Mein Segment Zehn kam in vollem Lauf um den Vortempelteich gerannt. »Probleme in der Oberstadt!«, rief sie und hielt vor Leutnantin Awn an, wo ich mir selbst Platz machte. »Vor Jen Shinnans Haus hat sich eine Menge gebildet. Die Leute sind wütend, sie reden von Mord, und sie verlangen Gerechtigkeit.«
»Mord. Ach du Scheiße!«
Alle Segmente in Leutnantin Awns Nähe ermahnten sie im Chor: »Ihre Ausdrucksweise, Leutnantin!« Anaander Mianaai bedachte mich mit einem ungläubigen Blick, sagte aber nichts.
»Ach du Scheiße!«, wiederholte Leutnantin Awn.
»Wollen Sie«, fragte Anaander Mianaai ruhig und bedächtig, »noch irgendetwas anderes tun als fluchen?«
Leutnantin Awn erstarrte eine halbe Sekunde lang, dann blickte sie sich um, über das Wasser, zur Unterstadt und zum Tempel. »Wer ist hier? Zählen!« Und als wir damit fertig waren, fuhr sie fort: »Eins bis Sieben bleiben hier. Die übrigen kommen mit mir.« Ich folgte ihr in den Tempel und ließ Anaander Mianaai auf dem Platz stehen.
Die Priesterinnen standen in der Nähe des Podiums und beobachten, wie wir näher kamen. »Göttliche«, sagte Leutnantin Awn.
»Leutnantin«, sagte die Oberpriesterin.
»Ein gewaltbereiter Mob ist von der Unterstadt hierher unterwegs. Ich schätze, dass uns noch fünf Minuten bleiben. Die Leute können nicht viel Schaden anrichten, solange die Sturmrollläden heruntergelassen sind. Ich würde sie gern hier hereinbringen, sie davon abhalten, etwas Unüberlegtes zu tun.«
»Sie hier hereinbringen«, wiederholte die Oberpriesterin zweifelnd.

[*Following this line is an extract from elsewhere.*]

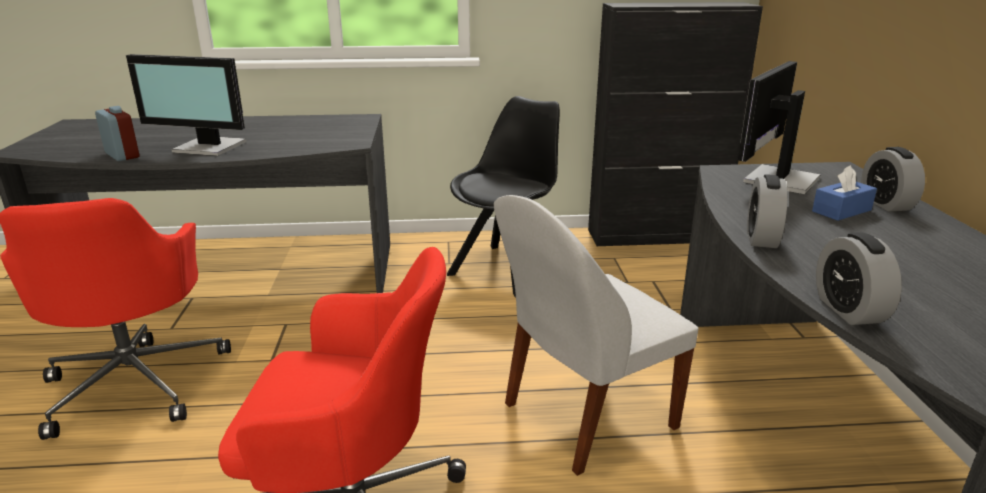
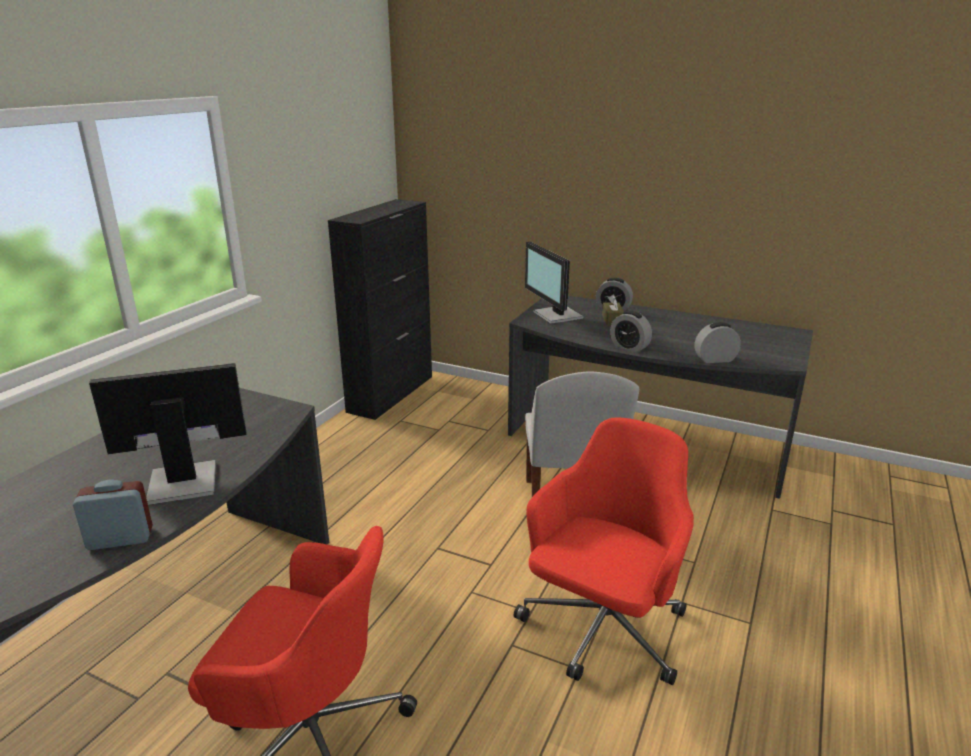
camera: 60 degrees left, 0 degrees up
monitor [126,54,246,156] -> monitor turned 150 degrees counterclockwise [89,363,246,505]
black chair [447,96,560,298] -> none
blue tissue box [812,165,877,221] -> brown tissue box [602,295,624,326]
alarm clock [816,232,902,325] -> alarm clock turned 150 degrees clockwise [695,322,741,363]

»Sonst ist alles verdunkelt und verriegelt. Die großen Türen stehen offen, also liegt es nahe, dort hereinzukommen, und wenn die meisten drinnen sind, schließen wir die Türen, und Eins Esk umzingelt sie. Wir könnten auch einfach die Tempeltüren schließen, damit sie ihr Glück mit den Rollläden an den Häusern versuchen, aber ich möchte eigentlich nicht herausfinden, wie schwer es ist, sie aufzubrechen. Wenn«, fügte sie hinzu, als sie sah, wie Anaander Mianaai mit langsamen Schritten in den Tempel kam, als wäre überhaupt nichts Ungewöhnliches geschehen, »meine Herrin erlaubt.«
Die Herrin der Radch gab mit einer stummen Geste ihre Zustimmung.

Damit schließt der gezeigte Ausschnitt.